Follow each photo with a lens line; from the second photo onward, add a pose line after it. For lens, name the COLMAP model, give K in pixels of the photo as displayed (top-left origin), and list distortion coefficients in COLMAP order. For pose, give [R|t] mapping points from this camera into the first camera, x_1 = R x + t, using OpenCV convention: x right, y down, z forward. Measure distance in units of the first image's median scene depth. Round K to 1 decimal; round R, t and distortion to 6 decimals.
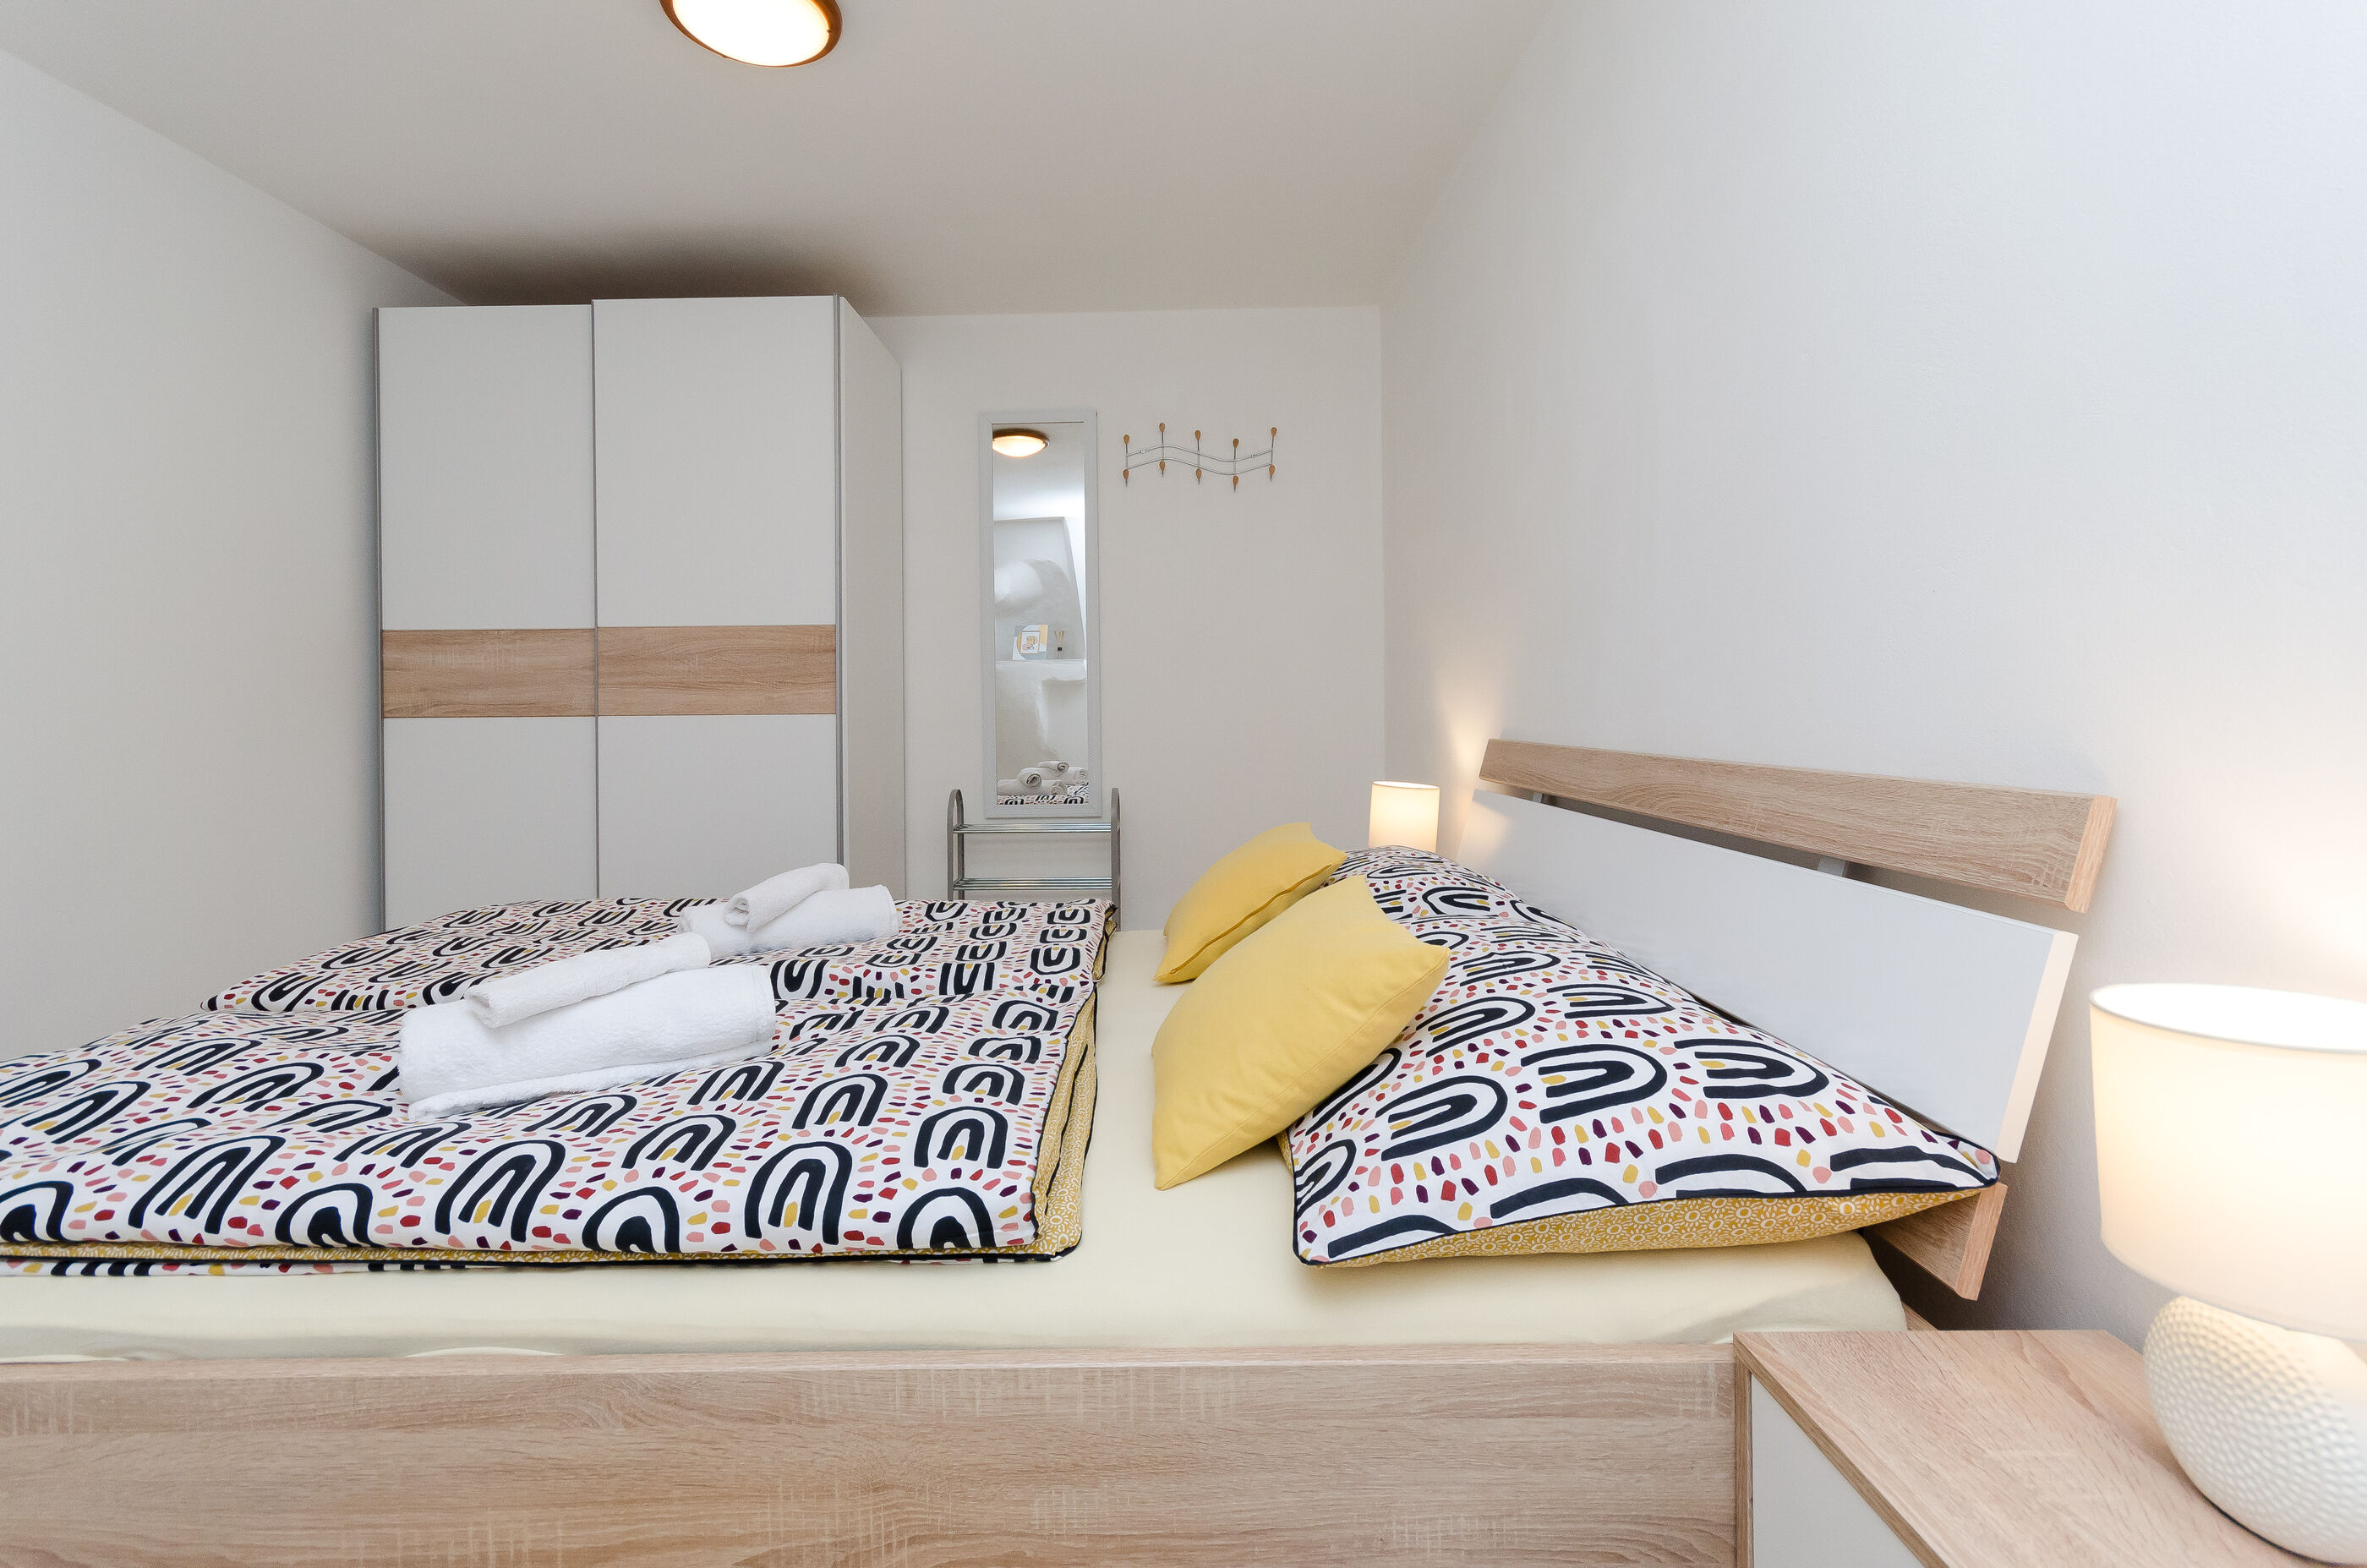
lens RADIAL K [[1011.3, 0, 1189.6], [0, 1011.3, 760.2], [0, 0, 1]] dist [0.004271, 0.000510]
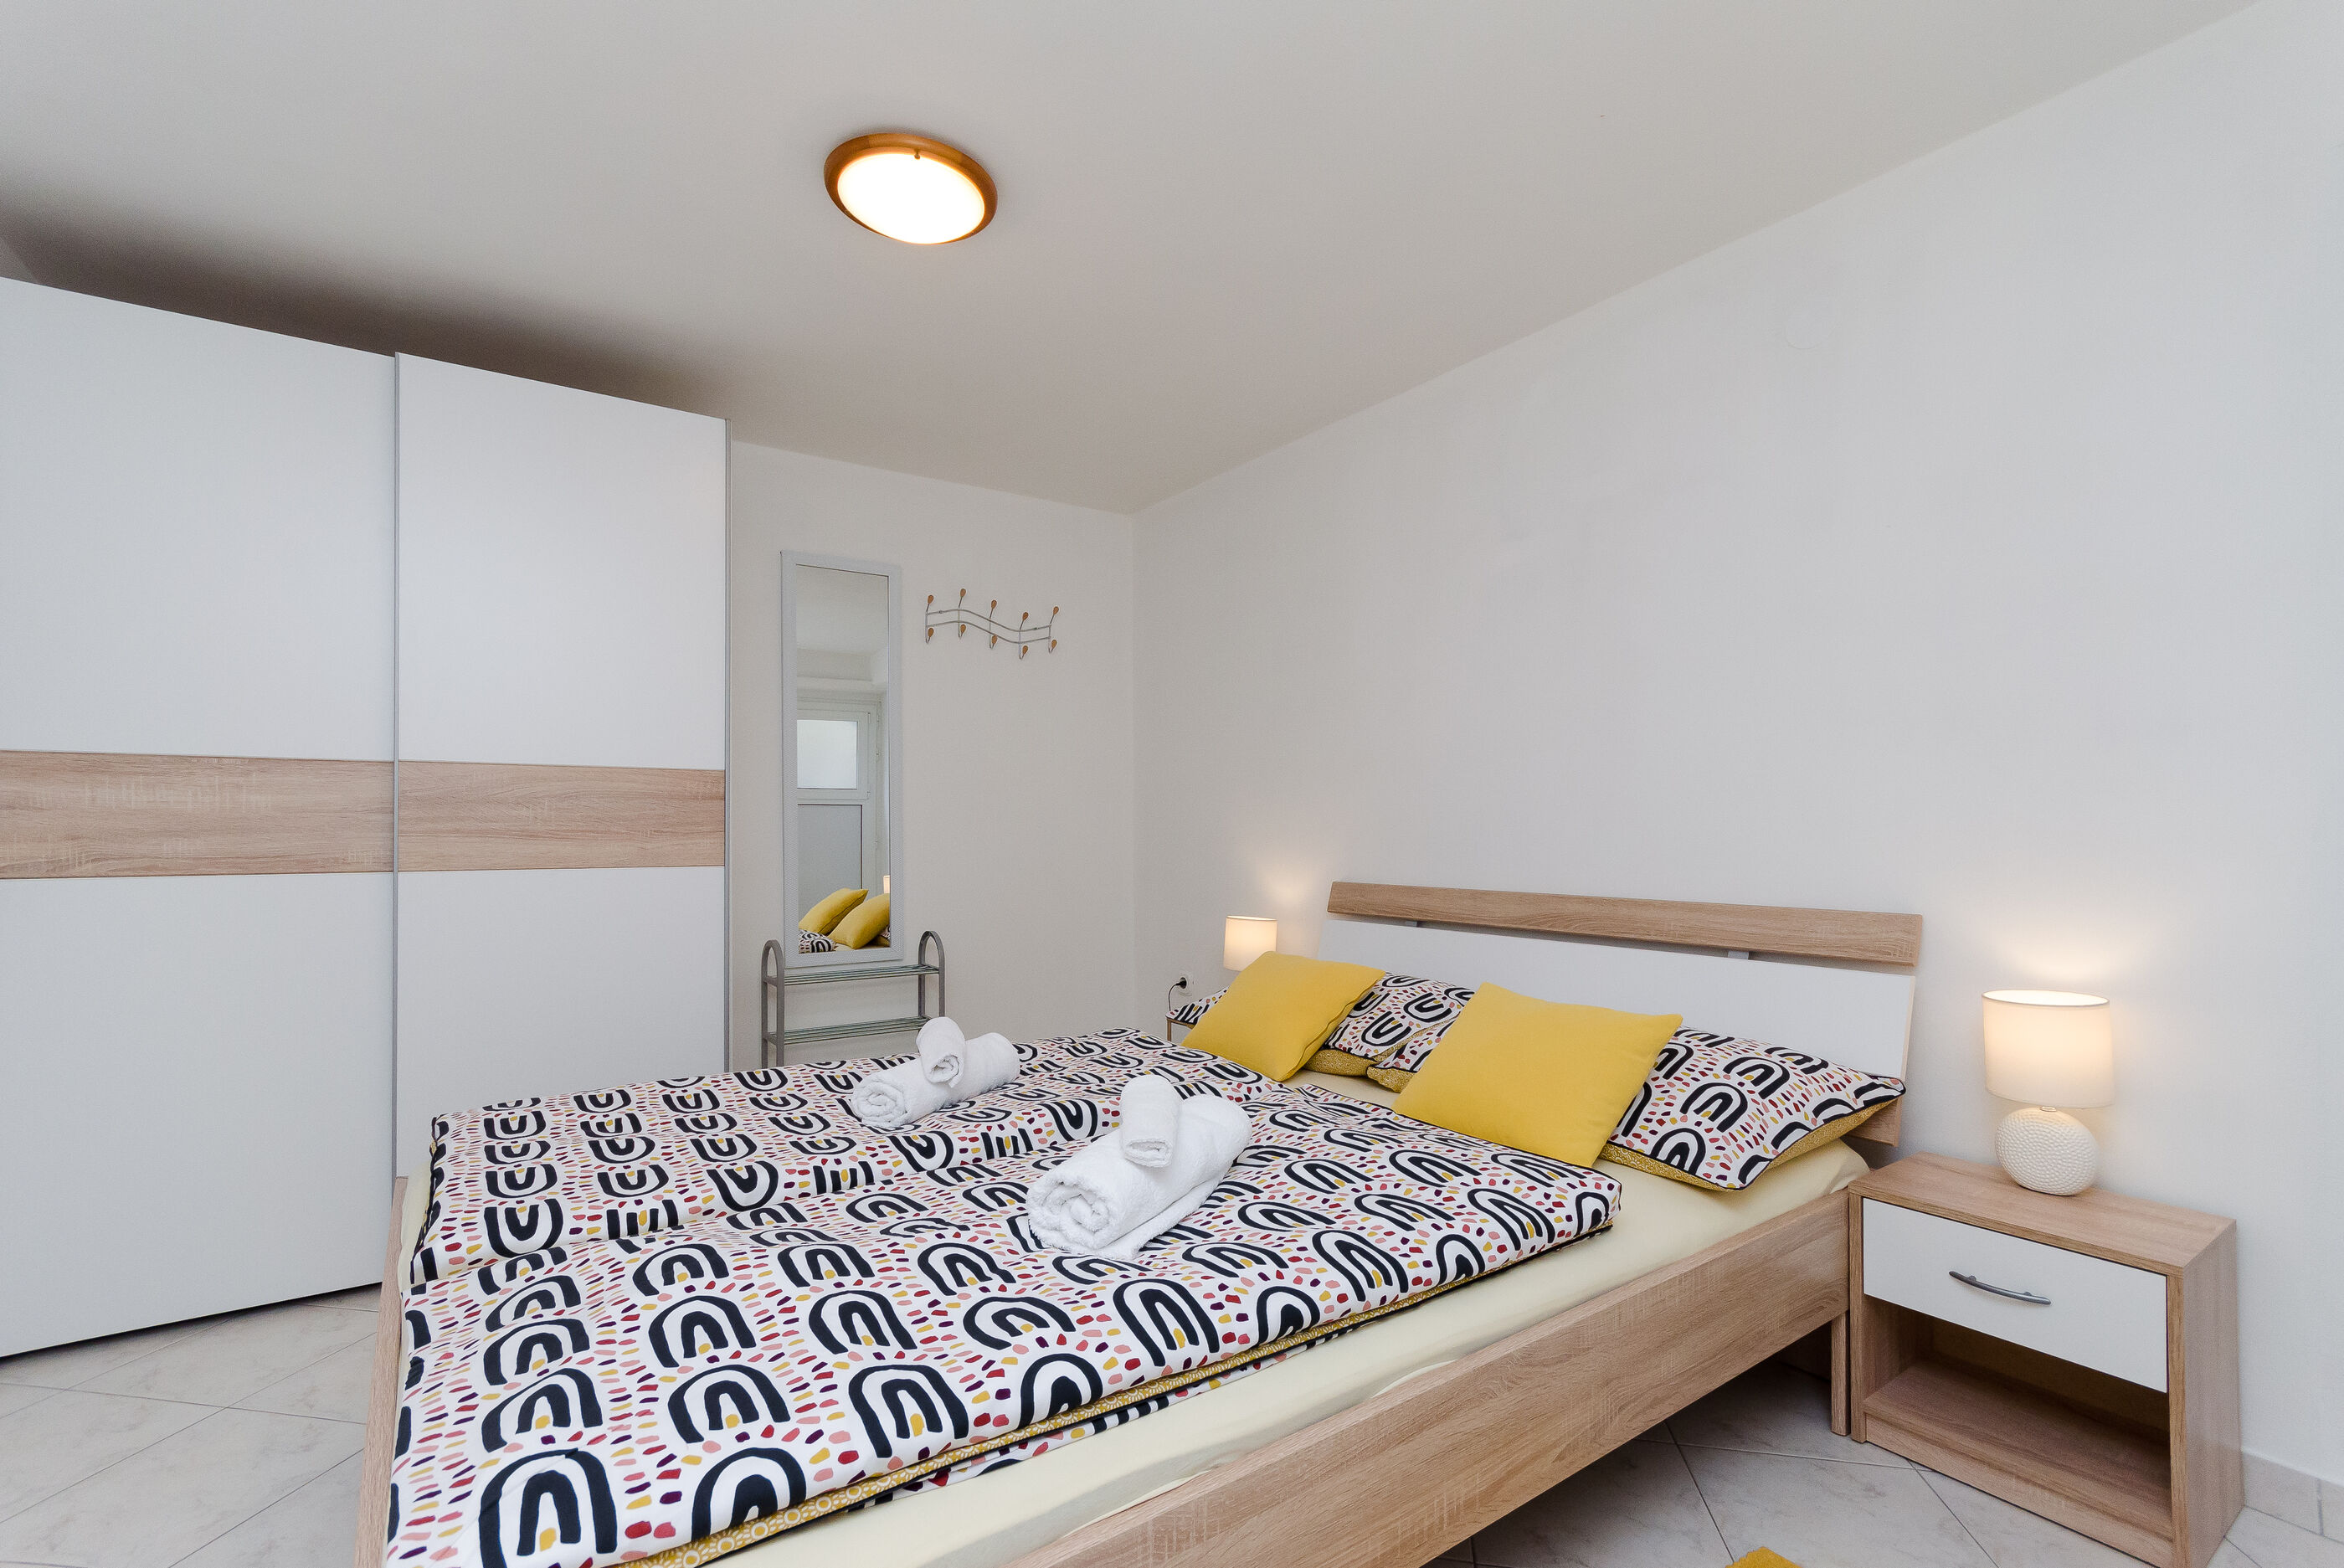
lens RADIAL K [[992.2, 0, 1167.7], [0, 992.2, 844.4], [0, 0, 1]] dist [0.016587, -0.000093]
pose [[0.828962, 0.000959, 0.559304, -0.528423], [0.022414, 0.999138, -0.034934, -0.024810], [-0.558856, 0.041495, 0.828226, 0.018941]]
■ ■ ■
### WHAT YOU NEED TO DO
Without the pictures, repeat every line of the material above exactly.

### OUTPUT OF THE EXERCISE
Follow each photo with a lens line; from the second photo onward, add a pose line after it. For lens, name the COLMAP model, give K in pixels of the photo as displayed (top-left origin), and list distortion coefficients in COLMAP order. For pose, give [R|t] mapping points from this camera into the first camera, x_1 = R x + t, using OpenCV convention: x right, y down, z forward. Measure distance in units of the first image's median scene depth. Round K to 1 decimal; round R, t and distortion to 6 decimals.
lens RADIAL K [[1011.3, 0, 1189.6], [0, 1011.3, 760.2], [0, 0, 1]] dist [0.004271, 0.000510]
lens RADIAL K [[992.2, 0, 1167.7], [0, 992.2, 844.4], [0, 0, 1]] dist [0.016587, -0.000093]
pose [[0.828962, 0.000959, 0.559304, -0.528423], [0.022414, 0.999138, -0.034934, -0.024810], [-0.558856, 0.041495, 0.828226, 0.018941]]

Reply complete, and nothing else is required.